=== PROMPT ===
The word "Balbilla" may appear in some lines of the data; copy every such line.

=== TASK DATA ===
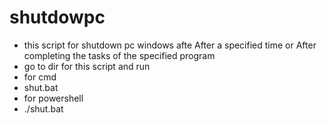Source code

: # shutdowpc
+ this script for shutdown pc windows afte After a specified time or After completing the tasks of the specified program  
+ go to dir for this script and run 
+ for cmd
+ shut.bat
+ for powershell
+ ./shut.bat
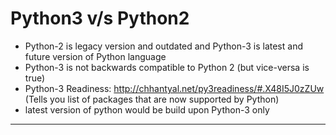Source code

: # Python3 v/s Python2

- Python-2 is legacy version and outdated and Python-3 is latest and future version of Python language
- Python-3 is not backwards compatible to Python 2 (but vice-versa is true)
- Python-3 Readiness: http://chhantyal.net/py3readiness/#.X48I5J0zZUw (Tells you list of packages that are now supported by Python)
- latest version of python would be build upon Python-3 only

---
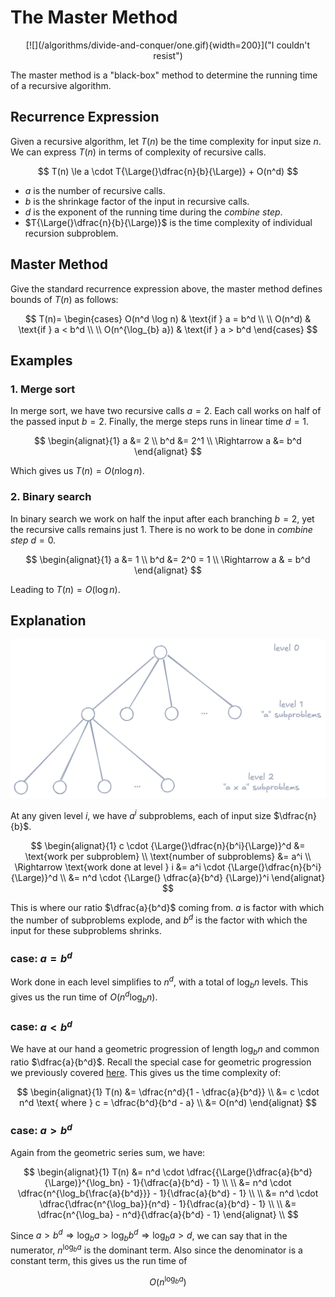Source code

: # The Master Method

<div markdown style="text-align: center">
[![](/algorithms/divide-and-conquer/one.gif){width=200}]("I couldn't resist")
</div>

The master method is a "black-box" method to determine the running time of a recursive algorithm.

## Recurrence Expression

Given a recursive algorithm, let $T(n)$ be the time complexity for input size $n$. We can express $T(n)$ in terms of complexity of recursive calls.

$$
T(n) \le a \cdot T{\Large(}\dfrac{n}{b}{\Large)} + O(n^d)
$$

- $a$ is the number of recursive calls.
- $b$ is the shrinkage factor of the input in recursive calls.
- $d$ is the exponent of the running time during the _combine step_.
- $T{\Large(}\dfrac{n}{b}{\Large)}$ is the time complexity of individual recursion subproblem.

## Master Method

Give the standard recurrence expression above, the master method defines bounds of $T(n)$ as follows:

$$
T(n)=
\begin{cases}
    O(n^d \log n) & \text{if } a = b^d \\
    \\
    O(n^d)        & \text{if } a < b^d \\
    \\
    O(n^{\log_{b} a}) & \text{if } a > b^d
\end{cases}
$$

## Examples

### 1. Merge sort

In merge sort, we have two recursive calls $a = 2$. Each call works on half of the passed input $b = 2$. Finally, the merge steps runs in linear time $d = 1$.

$$
\begin{alignat}{1}
a &= 2 \\
b^d &= 2^1 \\
\Rightarrow a &= b^d
\end{alignat}
$$

Which gives us $T(n) = O(n \log n)$.

### 2. Binary search

In binary search we work on half the input after each branching $b = 2$, yet the recursive calls remains just $1$. There is no work to be done in _combine step_ $d = 0$.

$$
\begin{alignat}{1}
a &= 1 \\
b^d &= 2^0 = 1 \\
\Rightarrow a & = b^d
\end{alignat}
$$

Leading to $T(n) = O(\log n)$.

## Explanation

![](/algorithms/divide-and-conquer/subproblem-graph.png)

At any given level $i$, we have $a^i$ subproblems, each of input size $\dfrac{n}{b}$.

$$
\begin{alignat}{1}
c \cdot {\Large(}\dfrac{n}{b^i}{\Large)}^d &= \text{work per subproblem} \\
\text{number of subproblems} &= a^i \\
\Rightarrow \text{work done at level } i &= a^i \cdot {\Large(}\dfrac{n}{b^i}{\Large)}^d \\
&= n^d \cdot {\Large(} \dfrac{a}{b^d} {\Large)}^i
\end{alignat}
$$

This is where our ratio $\dfrac{a}{b^d}$ coming from. $a$ is factor with which the number of subproblems explode, and $b^d$ is the factor with which the input for these subproblems shrinks.

### case: $a = b^d$

Work done in each level simplifies to $n^d$, with a total of $\log_bn$ levels. This gives us the run time of $O(n^d \log_bn)$.

### case: $a < b^d$

We have at our hand a geometric progression of length $\log_bn$ and common ratio $\dfrac{a}{b^d}$. Recall the special case for geometric progression we previously covered [here](/maths/series). This gives us the time complexity of:

$$
\begin{alignat}{1}
T(n) &= \dfrac{n^d}{1 - \dfrac{a}{b^d}} \\
&= c \cdot n^d \text{ where } c = \dfrac{b^d}{b^d - a} \\
&= O(n^d)
\end{alignat}
$$

### case: $a > b^d$

Again from the geometric series sum, we have:

$$
\begin{alignat}{1}
T(n) &= n^d \cdot \dfrac{{\Large(}\dfrac{a}{b^d}{\Large)}^{\log_bn} - 1}{\dfrac{a}{b^d} - 1} \\
\\
&= n^d \cdot \dfrac{n^{\log_b{\frac{a}{b^d}}} - 1}{\dfrac{a}{b^d} - 1} \\
\\
&= n^d \cdot \dfrac{\dfrac{n^{\log_ba}}{n^d} - 1}{\dfrac{a}{b^d} - 1}
\\
\\
&= \dfrac{n^{\log_ba} - n^d}{\dfrac{a}{b^d} - 1}
\end{alignat} \\
$$

Since $a > b^d \Rightarrow \log_ba > \log_bb^d \Rightarrow \log_ba > d$, we can say that in the numerator, $n^{\log_ba}$ is the dominant term. Also since the denominator is a constant term, this gives us the run time of

$$
O(n^{\log_ba})
$$
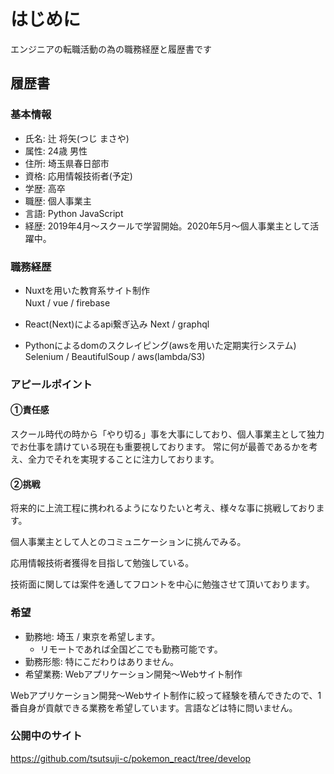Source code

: # はじめに

エンジニアの転職活動の為の職務経歴と履歴書です

## 履歴書

### 基本情報

- 氏名: 辻 将矢(つじ まさや)
- 属性: 24歳 男性
- 住所: 埼玉県春日部市
- 資格: 応用情報技術者(予定)
- 学歴: 高卒
- 職歴: 個人事業主
- 言語: Python JavaScript
- 経歴: 2019年4月〜スクールで学習開始。2020年5月〜個人事業主として活躍中。

### 職務経歴

- Nuxtを用いた教育系サイト制作  
  Nuxt / vue / firebase　

- React(Next)によるapi繋ぎ込み 
  Next / graphql

- Pythonによるdomのスクレイピング(awsを用いた定期実行システム)  
  Selenium / BeautifulSoup / aws(lambda/S3)

### アピールポイント

#### ①責任感

スクール時代の時から「やり切る」事を大事にしており、個人事業主として独力でお仕事を請けている現在も重要視しております。
常に何が最善であるかを考え、全力でそれを実現することに注力しております。

#### ②挑戦 

将来的に上流工程に携われるようになりたいと考え、様々な事に挑戦しております。

個人事業主として人とのコミュニケーションに挑んでみる。

応用情報技術者獲得を目指して勉強している。

技術面に関しては案件を通してフロントを中心に勉強させて頂いております。



### 希望

- 勤務地: 埼玉 / 東京を希望します。
  - リモートであれば全国どこでも勤務可能です。
- 勤務形態: 特にこだわりはありません。
- 希望業務: Webアプリケーション開発〜Webサイト制作

Webアプリケーション開発〜Webサイト制作に絞って経験を積んできたので、1番自身が貢献できる業務を希望しています。言語などは特に問いません。

### 公開中のサイト

https://github.com/tsutsuji-c/pokemon_react/tree/develop
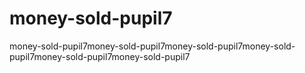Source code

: # money-sold-pupil7
money-sold-pupil7money-sold-pupil7money-sold-pupil7money-sold-pupil7money-sold-pupil7money-sold-pupil7
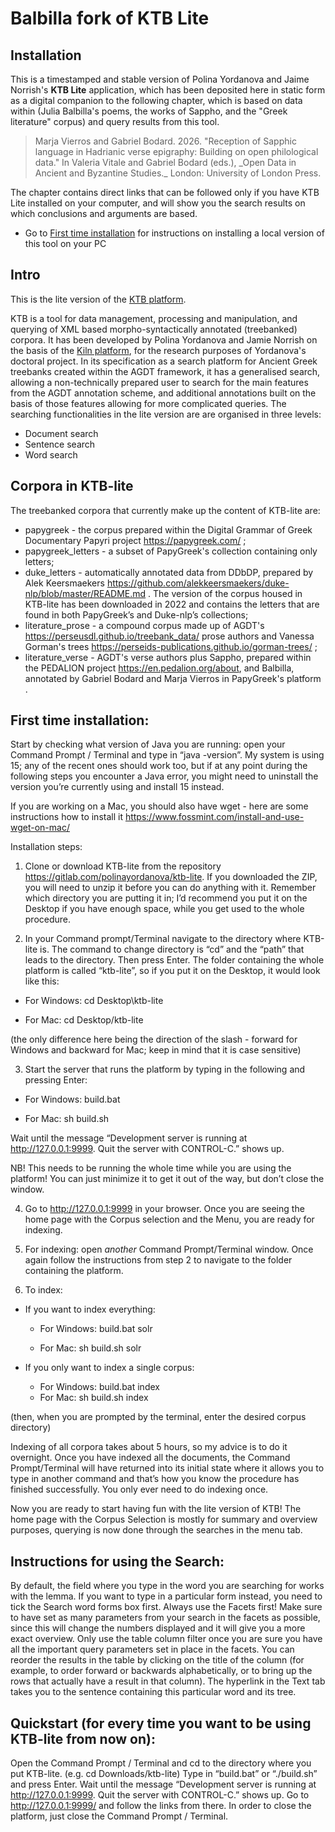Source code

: # Balbilla fork of KTB Lite

## Installation

This is a timestamped and stable version of Polina Yordanova and Jaime Norrish's **KTB Lite** application, which has been deposited here in static form as a digital companion to the following chapter, which is based on data within (Julia Balbilla's poems, the works of Sappho, and the "Greek literature" corpus) and query results from this tool.

<blockquote>Marja Vierros and Gabriel Bodard. 2026. "Reception of Sapphic language in Hadrianic verse epigraphy: Building on open philological data." In Valeria Vitale and Gabriel Bodard (eds.), _Open Data in Ancient and Byzantine Studies._ London: University of London Press.</blockquote>

The chapter contains direct links that can be followed only if you have KTB Lite installed on your computer, and will show you the search results on which conclusions and arguments are based.

* Go to [First time installation](#First-time-installation) for instructions on installing a local version of this tool on your PC

## Intro

This is the lite version of the [KTB platform](https://gitlab.com/polinayordanova/treebanking).

KTB is a tool for data management, processing and manipulation, and querying of XML based morpho-syntactically annotated (treebanked) corpora. It has been developed by Polina Yordanova and Jamie Norrish on the basis of the [Kiln platform](https://kiln.readthedocs.io/en/latest/projects.html), for the research purposes of Yordanova's doctoral project.  In its specification as a search platform for Ancient Greek treebanks created within the AGDT framework, it has a generalised search, allowing a non-technically prepared user to search for the main features from the AGDT annotation scheme, and additional annotations built on the basis of those features allowing for more complicated queries. The searching functionalities in the lite version are are organised in three levels:
- Document search
- Sentence search
- Word search

## Corpora in KTB-lite

The treebanked corpora that currently make up the content of KTB-lite are:
- papygreek - the corpus prepared within the Digital Grammar of Greek Documentary Papyri project https://papygreek.com/ ;
- papygreek_letters - a subset of PapyGreek's collection containing only letters;
- duke_letters - automatically annotated data from DDbDP, prepared by Alek Keersmaekers https://github.com/alekkeersmaekers/duke-nlp/blob/master/README.md . The version of the corpus housed in KTB-lite has been downloaded in 2022 and contains the letters that are found in both PapyGreek’s and Duke-nlp’s collections;
- literature_prose - a compound corpus made up of AGDT's https://perseusdl.github.io/treebank_data/  prose authors and Vanessa Gorman's trees https://perseids-publications.github.io/gorman-trees/ ;
- literature_verse - AGDT's verse authors plus Sappho, prepared within the PEDALION project https://en.pedalion.org/about, and Balbilla, annotated by Gabriel Bodard and Marja Vierros in PapyGreek's platform .

## First time installation:

Start by checking what version of Java you are running: open your Command Prompt / Terminal and type in “java -version”. My system is using 15; any of the recent ones should work too, but if at any point during the following steps you encounter a Java error, you might need to uninstall the version you’re currently using and install 15 instead.

If you are working on a Mac, you should also have wget - here are some instructions how to install it https://www.fossmint.com/install-and-use-wget-on-mac/  

Installation steps:

1. Clone or download KTB-lite from the repository https://gitlab.com/polinayordanova/ktb-lite. If you downloaded the ZIP, you will need to unzip it before you can do anything with it. Remember which directory you are putting it in; I’d recommend you put it on the Desktop if you have enough space, while you get used to the whole procedure.

2. In your Command prompt/Terminal navigate to the directory where KTB-lite is. The command to change directory is “cd” and the “path” that leads to the directory. Then press Enter. The folder containing the whole platform is called “ktb-lite”, so if you put it on the Desktop, it would look like this:

- For Windows: 
cd Desktop\ktb-lite

- For Mac:
cd Desktop/ktb-lite

(the only difference here being the direction of the slash - forward for Windows and backward for Mac; keep in mind that it is case sensitive)

3. Start the server that runs the platform by typing in the following and pressing Enter:

- For Windows:
build.bat

- For Mac:
sh build.sh

Wait until the message “Development server is running at http://127.0.0.1:9999. Quit the server with CONTROL-C.” shows up. 

NB! This needs to be running the whole time while you are using the platform! You can just minimize it to get it out of the way, but don’t close the window.

4. Go to http://127.0.0.1:9999 in your browser. Once you are seeing the home page with the Corpus selection and the Menu, you are ready for indexing.

5. For indexing: open *another* Command Prompt/Terminal window. Once again follow the instructions from step 2 to navigate to the folder containing the platform.

6. To index:

- If you want to index everything:

  - For Windows: build.bat solr

  - For Mac: sh build.sh solr

- If you only want to index a single corpus:
  - For Windows: build.bat index
  - For Mac: sh build.sh index

(then, when you are prompted by the terminal, enter the desired corpus directory)

Indexing of all corpora takes about 5 hours, so my advice is to do it overnight. Once you have indexed all the documents, the Command Prompt/Terminal will have returned into its initial state where it allows you to type in another command and that’s how you know the procedure has finished successfully. You only ever need to do indexing once.

Now you are ready to start having fun with the lite version of KTB! The home page with the Corpus Selection is mostly for summary and overview purposes, querying is now done through the searches in the menu tab.

## Instructions for using the Search:

By default, the field where you type in the word you are searching for works with the lemma. If you want to type in a particular form instead, you need to tick the Search word forms box first.
Always use the Facets first! Make sure to have set as many parameters from your search in the facets as possible, since this will change the numbers displayed and it will give you a more exact overview. Only use the table column filter once you are sure you have all the important query parameters set in place in the facets.
You can reorder the results in the table by clicking on the title of the column (for example, to order forward or backwards alphabetically, or to bring up the rows that actually have a result in that column).
The hyperlink in the Text tab takes you to the sentence containing this particular word and its tree.

## Quickstart (for every time you want to be using KTB-lite from now on):

Open the Command Prompt / Terminal and cd to the directory where you put KTB-lite.
(e.g. cd Downloads/ktb-lite)
Type in “build.bat” or “./build.sh” and press Enter. Wait until the message “Development server is running at http://127.0.0.1:9999. Quit the server with CONTROL-C.” shows up.
Go to http://127.0.0.1:9999/ and follow the links from there.
In order to close the platform, just close the Command Prompt / Terminal.
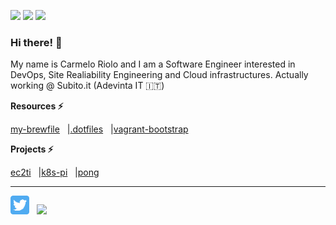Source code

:<p align='left'>
    <img src="https://img.shields.io/badge/OS-Linux-informational?style=flat&logo=linux&logoColor=white&color=2bbc8a">
    <img src="https://img.shields.io/badge/Code-Python-informational?style=flat&logo=python&logoColor=white&color=2bbc8a">
    <img src="https://img.shields.io/badge/Code-Golang-informational?style=flat&logo=go&logoColor=white&color=2bbc8a">
</p>

### Hi there! 👋


My name is Carmelo Riolo and I am a Software Engineer interested in DevOps, Site Realiability Engineering and Cloud infrastructures.
Actually working @ Subito.it (Adevinta IT 🇮🇹)



**Resources ⚡**

<a href="https://github.com/carmeloriolo/my-brewfile">my-brewfile</a>&nbsp;&nbsp;
|<a href="https://github.com/carmeloriolo/.dotfiles">.dotfiles</a>&nbsp;&nbsp;
|<a href="https://github.com/carmeloriolo/vagrant-bootstrap">vagrant-bootstrap</a>&nbsp;&nbsp;


**Projects ⚡**

<a href="https://github.com/carmeloriolo/ec2ti">ec2ti</a>&nbsp;&nbsp;
|<a href="https://github.com/carmeloriolo/k8s-pi">k8s-pi</a>&nbsp;&nbsp;
|<a href="https://github.com/carmeloriolo/ebiten-pong">pong</a>&nbsp;&nbsp;


<hr/>

<a href="https://twitter.com/carmelo_riolo"><img height="30" src="./imgs/twitter.png"></a>&nbsp;&nbsp;
<a href="https://www.linkedin.com/in/carmelo-riolo-628690105/"><img height="30" src="https://github.com/WaylonWalker/WaylonWalker/blob/main/icon/linkedin.png?raw=true"></a>

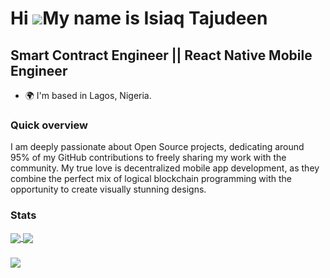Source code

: Hi ![](https://user-images.githubusercontent.com/18350557/176309783-0785949b-9127-417c-8b55-ab5a4333674e.gif)My name is Isiaq Tajudeen
======================================================================================================================================

Smart Contract Engineer || React Native Mobile Engineer
-------------------------------------------------------------

* 🌍  I'm based in Lagos, Nigeria.
  
### Quick overview

I am deeply passionate about Open Source projects, dedicating around 95% of my GitHub contributions to freely sharing my work with the community. My true love is decentralized mobile app development, as they combine the perfect mix of logical blockchain programming with the opportunity to create visually stunning designs.

### Stats

<a href="https://github.com/anuraghazra/github-readme-stats">
  <img align="center" src="https://github-readme-stats.vercel.app/api?username=DevBigEazi&show_icons=true&theme=transparent" />
</a>


<a href="https://github.com/anuraghazra/github-readme-stats">
  <img align="center" src="https://github-readme-stats.vercel.app/api/top-langs/?username=DevBigEazi&langs_count=8&layout=compact&theme=transparent" />
</a>

### 

<a href="http://www.github.com/DevBigEazi">
<img align="center" src="https://github-readme-streak-stats.herokuapp.com/?user=DevBigEazi&show_icons=true&theme=transparent" />
</a>




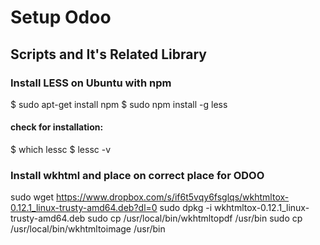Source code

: # Setup Odoo 

## Scripts and It's Related Library

### Install LESS on Ubuntu with npm

$ sudo apt-get install npm
$ sudo npm install -g less

#### check for installation: 

$ which lessc
$ lessc -v

### Install wkhtml and place on correct place for ODOO 

sudo wget https://www.dropbox.com/s/if6t5vqy6fsglqs/wkhtmltox-0.12.1_linux-trusty-amd64.deb?dl=0
sudo dpkg -i wkhtmltox-0.12.1_linux-trusty-amd64.deb
sudo cp /usr/local/bin/wkhtmltopdf /usr/bin
sudo cp /usr/local/bin/wkhtmltoimage /usr/bin


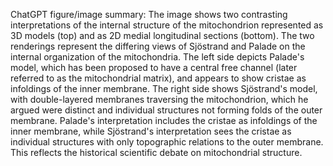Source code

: ChatGPT figure/image summary: The image shows two contrasting interpretations of the internal structure of the mitochondrion represented as 3D models (top) and as 2D medial longitudinal sections (bottom). The two renderings represent the differing views of Sjöstrand and Palade on the internal organization of the mitochondria. The left side depicts Palade's model, which has been proposed to have a central free channel (later referred to as the mitochondrial matrix), and appears to show cristae as infoldings of the inner membrane. The right side shows Sjöstrand's model, with double-layered membranes traversing the mitochondrion, which he argued were distinct and individual structures not forming folds of the outer membrane. Palade's interpretation includes the cristae as infoldings of the inner membrane, while Sjöstrand's interpretation sees the cristae as individual structures with only topographic relations to the outer membrane. This reflects the historical scientific debate on mitochondrial structure.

=== SOLUTION ===
: # Balbilla fork of KTB Lite
This is a timestamped and stable version of Polina Yordanova and Jaime Norrish's **KTB Lite** application, which has been deposited here in static form as a digital companion to the following chapter, which is based on data within (Julia Balbilla's poems, the works of Sappho, and the "Greek literature" corpus) and query results from this tool.
- literature_verse - AGDT's verse authors plus Sappho, prepared within the PEDALION project https://en.pedalion.org/about, and Balbilla, annotated by Gabriel Bodard and Marja Vierros in PapyGreek's platform .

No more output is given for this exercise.